United States v. Spaulding - 293 U.S. 498 (1935)
U.S. Supreme Court
United States v. Spaulding, 293 U.S. 498 (1935)
United States v. Spaulding
Argued November 15, 1934
Decided January 7, 1935
293 U.S. 498
1. In an action on a lapsed war risk insurance policy insuring only against "total permanent disability," the evidence established that, since a time prior to the lapse, the insured, as the result of chronic and incurable disorders, was partially disabled, and at times and during periods of substantial duration, totally disabled, but that, in the year next following the lapse, he was officially examined and found fit for service as an air pilot, and that, during the larger part of more than eight years between the lapse and the commencement of his suit, he was able to work, and actually did so, and earned substantial compensation.
(1) That, in view of these facts, his testimony that, under stress of need, he worked when not able cannot be given weight, for he is not entitled to recover unless he became totally disabled before the lapse and thereafter remained in that condition. P. 293 U. S. 505.
(2) Since he was not totally disabled when found fit for air service and while performing work admittedly done, total disability occurring while the policy was in force was temporary, and not permanent. P. 293 U. S. 506.

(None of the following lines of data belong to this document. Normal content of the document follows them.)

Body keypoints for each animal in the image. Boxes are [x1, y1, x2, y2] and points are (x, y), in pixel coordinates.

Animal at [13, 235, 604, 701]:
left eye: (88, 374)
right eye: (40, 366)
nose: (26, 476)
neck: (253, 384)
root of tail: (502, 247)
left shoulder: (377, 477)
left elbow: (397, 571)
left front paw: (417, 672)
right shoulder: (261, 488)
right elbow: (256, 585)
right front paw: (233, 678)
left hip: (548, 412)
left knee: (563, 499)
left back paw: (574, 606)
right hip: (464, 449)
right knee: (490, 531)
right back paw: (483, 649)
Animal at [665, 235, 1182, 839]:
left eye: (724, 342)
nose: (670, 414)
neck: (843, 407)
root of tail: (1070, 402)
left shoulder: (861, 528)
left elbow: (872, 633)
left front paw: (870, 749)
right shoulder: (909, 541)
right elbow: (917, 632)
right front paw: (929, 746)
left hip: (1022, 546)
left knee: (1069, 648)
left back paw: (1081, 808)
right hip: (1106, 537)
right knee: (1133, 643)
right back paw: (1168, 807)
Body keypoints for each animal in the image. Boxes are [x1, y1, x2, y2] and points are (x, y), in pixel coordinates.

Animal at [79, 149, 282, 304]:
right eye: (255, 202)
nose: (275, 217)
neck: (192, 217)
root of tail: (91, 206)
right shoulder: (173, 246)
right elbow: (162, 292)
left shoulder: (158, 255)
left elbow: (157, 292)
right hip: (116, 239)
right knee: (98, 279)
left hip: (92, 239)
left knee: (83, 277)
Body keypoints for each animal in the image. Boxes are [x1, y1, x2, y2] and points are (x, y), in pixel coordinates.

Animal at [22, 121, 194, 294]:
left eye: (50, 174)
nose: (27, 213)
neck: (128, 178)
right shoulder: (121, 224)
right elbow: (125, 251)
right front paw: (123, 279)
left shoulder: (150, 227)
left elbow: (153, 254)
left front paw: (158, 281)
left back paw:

(3) The fact that, notwithstanding his need of money for the support of his family and himself, he failed for nearly nine years to sue for the insurance money now claimed strongly suggests that he had not suffered total permanent disability covered by the policy. Lumbra v. United States, 290 U. S. 551, 290 U. S. 560. And that suggestion is emphasized by the fact that he procured examination for reinstatement of his insurance. Id.
(4) The opinions of medical witnesses that work impaired his health and tended to shorten his life had no substantial bearing
upon the question whether total disability while the policy was in force continued during the subsequent years. As against the facts directly and conclusively established, this opinion evidence furnishes no basis for opposing inferences. P. 293 U. S. 506.
(5) Medical opinions that he became totally and permanently disabled before his policy lapsed are without weight, it being clear that the experts failed to give proper consideration to his fitness for naval air service or to the work he performed, and misinterpreted "total permanent disability" as used in the policy and statute authorizing the insurance. Id.
(6) The Government's motion for a directed verdict on the evidence should have been granted. P. 293 U. S. 505.
2. An expert ought not be allowed to express an opinion upon the ultimate issue of fact to be decided by the jury. P. 293 U. S. 506.
68 F.2d 656 reversed.
Certiorari to review the affirmance of a judgment against the United States in an action on a war risk insurance policy.